Another available transit option is MARC’s Brunswick Line. The commuter rail service warns that the dramatic impact of Metro’s work could lead to more crowded trains at Kensington and Silver Spring. Tickets bought before boarding the train cost $5 for a trip between Kensington or Silver Spring and Union Station.

Weekly MARC tickets for either trip cost $37.50, but must be bought online about a week ahead in advance to allow time for them to arrive in the mail. As an added bonus, weekly tickets include free travel on Metrobus or RideOn. Kensington typically does not have extra parking spaces available at the station for later trains, so MARC urges riders to get dropped off, walk, bike or take the bus to the station.

Riders in the stretches of the western side of the Red Line affected by service cuts during this work could also consider using MARC’s Garrett Park or Rockville stations.

Once in D.C., the DC Circulator has expanded some early morning and evening service. The routes serving Red Line stations now begin at 6 a.m. on weekdays.

Capital Bikeshare also continues to offer single trips for $2, although riders using it more than a few times might be better off getting a longer-term membership.

For the length of this work zone, Bikeshare will run corral service at Union Station from 3:30 p.m. to 7:30 p.m., which ensures that riders always have a place to leave their bikes. The anti-“dock blocking” measure will be in place at the Columbus Circle/Union Station docks.

Capital Bikeshare plans to focus more on stations along the area where the Red Line is shutdown to re-balance bikes more often to stations that are empty.


Drivers need to carefully check the No Parking signs, since the extended rush-hour restrictions that have been rolled out on major corridors across the District since June remain in place. In many cases, that means those rules in rush-hour zones have been extended by 30 minutes.

In Montgomery County, there is no parking from 5 a.m. to 8 p.m. on weekdays during the work zone along Georgia Avenue or Colesville Road in the Silver Spring area.

The parking restrictions are in place south of Spring Street.


Cars that are towed from the restricted parking areas in Montgomery County will be taken to a lot at 8781 Georgia Ave. Drivers can call 301-279-8000 for information.

The Montgomery County Department of Transportation hopes the parking restrictions will help mitigate some of the traffic impacts of the work by opening up more lanes at the busiest times.

What’s next

After Thanksgiving, round-the-clock work shifts back to the Orange and Silver Lines.

For 24 days, from Monday, Nov. 28, to Wednesday, Dec. 21, trains will single-track between East Falls Church and West Falls Church.
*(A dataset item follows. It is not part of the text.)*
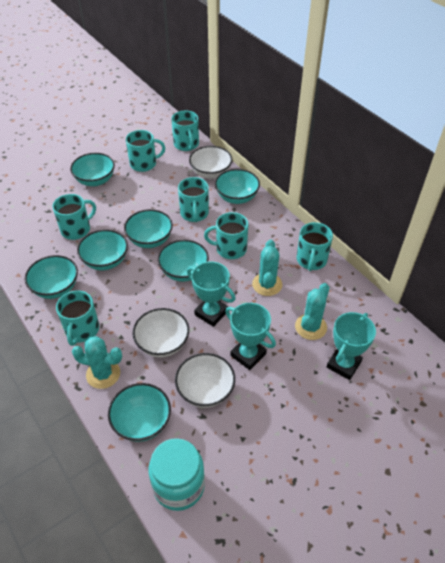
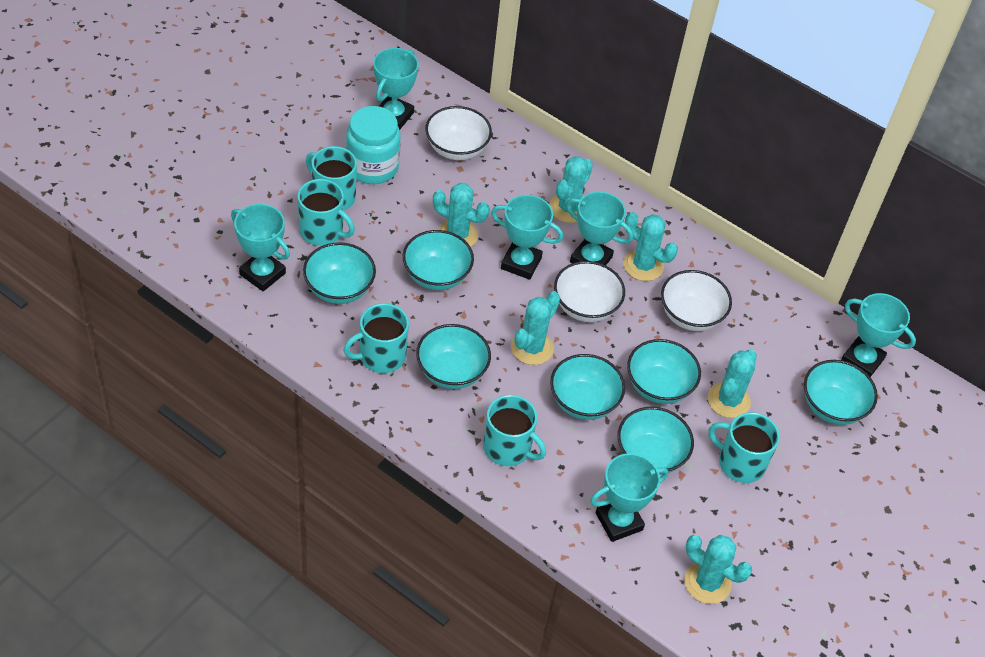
turquoise cactus: [72,336,122,389] [252,239,282,296] [295,283,329,340] = 3 -> [433,183,490,247] [511,291,560,365] [549,156,593,223] [623,212,678,281] [684,535,752,604] [708,349,757,418] = 6
turquoise mug: [52,194,96,240] [56,291,99,346] [126,130,165,172] [171,111,199,151] [178,177,209,222] [204,212,248,259] [297,222,333,271] = 7 -> [298,179,355,246] [306,146,357,211] [343,303,409,373] [483,395,546,466] [709,412,780,483] = 5
turquoise trophy: [187,261,236,327] [225,303,276,370] [327,312,376,380] = 3 -> [231,204,290,291] [373,48,419,130] [491,195,563,280] [566,191,633,265] [590,453,668,542] [841,293,916,377] = 6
The work means only about one-third of the usual number of rush-hour Orange and Silver Line trains will be scheduled at stations in Fairfax County (all stations west of East Falls Church).
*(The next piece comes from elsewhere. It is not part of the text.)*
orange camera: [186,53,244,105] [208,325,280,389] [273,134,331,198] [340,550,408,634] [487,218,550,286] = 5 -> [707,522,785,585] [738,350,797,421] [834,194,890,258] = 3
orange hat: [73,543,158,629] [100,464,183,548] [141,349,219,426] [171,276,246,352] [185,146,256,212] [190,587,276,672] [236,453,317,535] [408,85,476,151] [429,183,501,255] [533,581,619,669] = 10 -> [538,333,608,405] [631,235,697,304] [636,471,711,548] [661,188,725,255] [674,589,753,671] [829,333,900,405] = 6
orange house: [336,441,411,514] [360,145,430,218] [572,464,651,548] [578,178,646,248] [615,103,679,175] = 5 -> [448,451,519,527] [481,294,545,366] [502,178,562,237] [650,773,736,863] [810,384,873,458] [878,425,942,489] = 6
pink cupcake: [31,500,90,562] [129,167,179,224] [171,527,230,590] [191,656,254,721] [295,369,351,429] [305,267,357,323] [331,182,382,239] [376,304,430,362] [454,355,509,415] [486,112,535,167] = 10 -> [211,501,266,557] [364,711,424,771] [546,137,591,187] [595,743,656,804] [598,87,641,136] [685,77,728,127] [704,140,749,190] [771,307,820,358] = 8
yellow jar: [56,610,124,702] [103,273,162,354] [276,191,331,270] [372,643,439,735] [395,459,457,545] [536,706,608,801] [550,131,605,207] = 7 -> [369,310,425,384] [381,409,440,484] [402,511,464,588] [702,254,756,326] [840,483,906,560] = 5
In Arlington, with some extra trains turning around at East Falls Church, the Orange and Silver line cuts at rush hour will be about 38 percent.

There will also be about 27 percent fewer trains than usual at the New Carrollton end of the Orange Line, and 40 percent fewer trains than usual scheduled at rush hour between Largo Town Center and Stadium-Armory.
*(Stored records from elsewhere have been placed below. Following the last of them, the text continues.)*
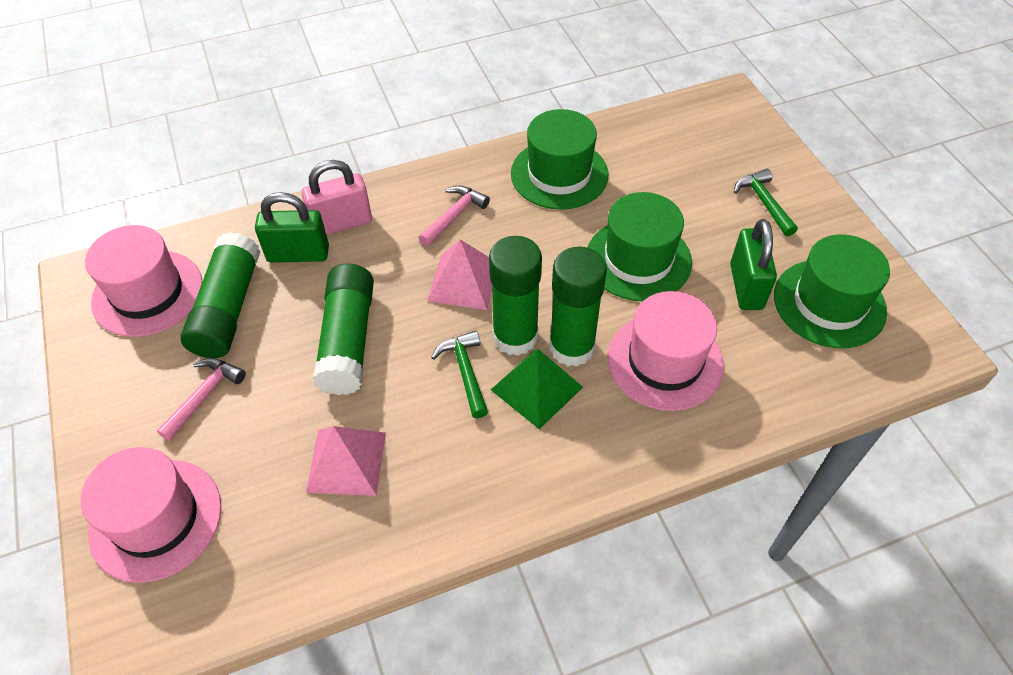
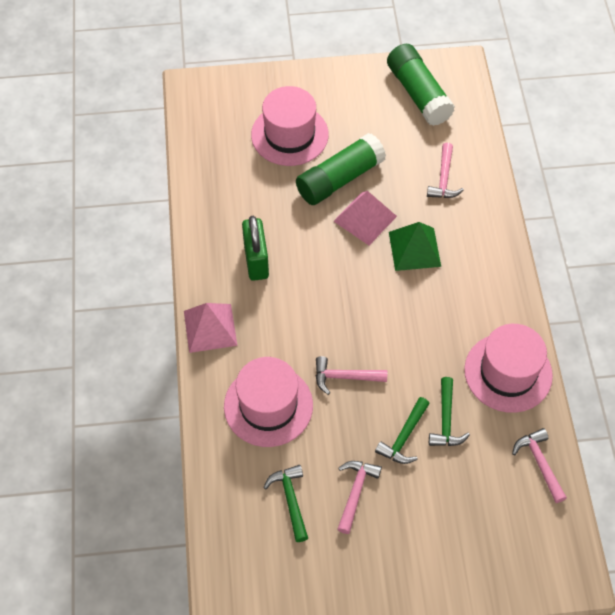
green glue stick: [180,232,261,358] [313,264,374,395] [489,236,542,356] [550,247,607,367] = 4 -> [296,133,386,205] [387,44,455,126] = 2
green hammer: [431,330,488,418] [734,169,798,237] = 2 -> [263,465,308,542] [375,397,430,464] [429,377,470,446] = 3
green hat: [511,109,608,210] [587,192,692,301] [774,234,890,348] = 3 -> none = 0
green padlock: [255,192,329,262] [730,219,777,310] = 2 -> [242,216,269,281] = 1
pink hammer: [157,358,246,441] [419,186,490,247] = 2 -> [316,356,387,395] [337,461,382,534] [427,143,464,198] [512,428,567,503] = 4
pink padlock: [301,160,372,235] = 1 -> none = 0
Downtown, riders should expect about 30 percent fewer trains than usual scheduled on the Orange, Silver and Blue Line tracks.

The overall rush hour schedule calls for Silver Line trains every 16 minutes, Orange Line trains every 16 minutes between Vienna and New Carrolton, and some additional Orange Line trains between New Carrollton and East Falls Church.

The Blue Line is scheduled to run as usual, despite there being fewer Orange and Silver Line trains scheduled through the Rosslyn Tunnel.

Metro expects to announce in December the exact schedule for 24/7 work on the Blue and Yellow lines in January, February and March. It is expected to begin with weekday single-tracking and a weekend shutdown south of Braddock Road, which would be repeated in March. In late January or early February, Metro plans a complete Blue Line shutdown between Rosslyn and Pentagon.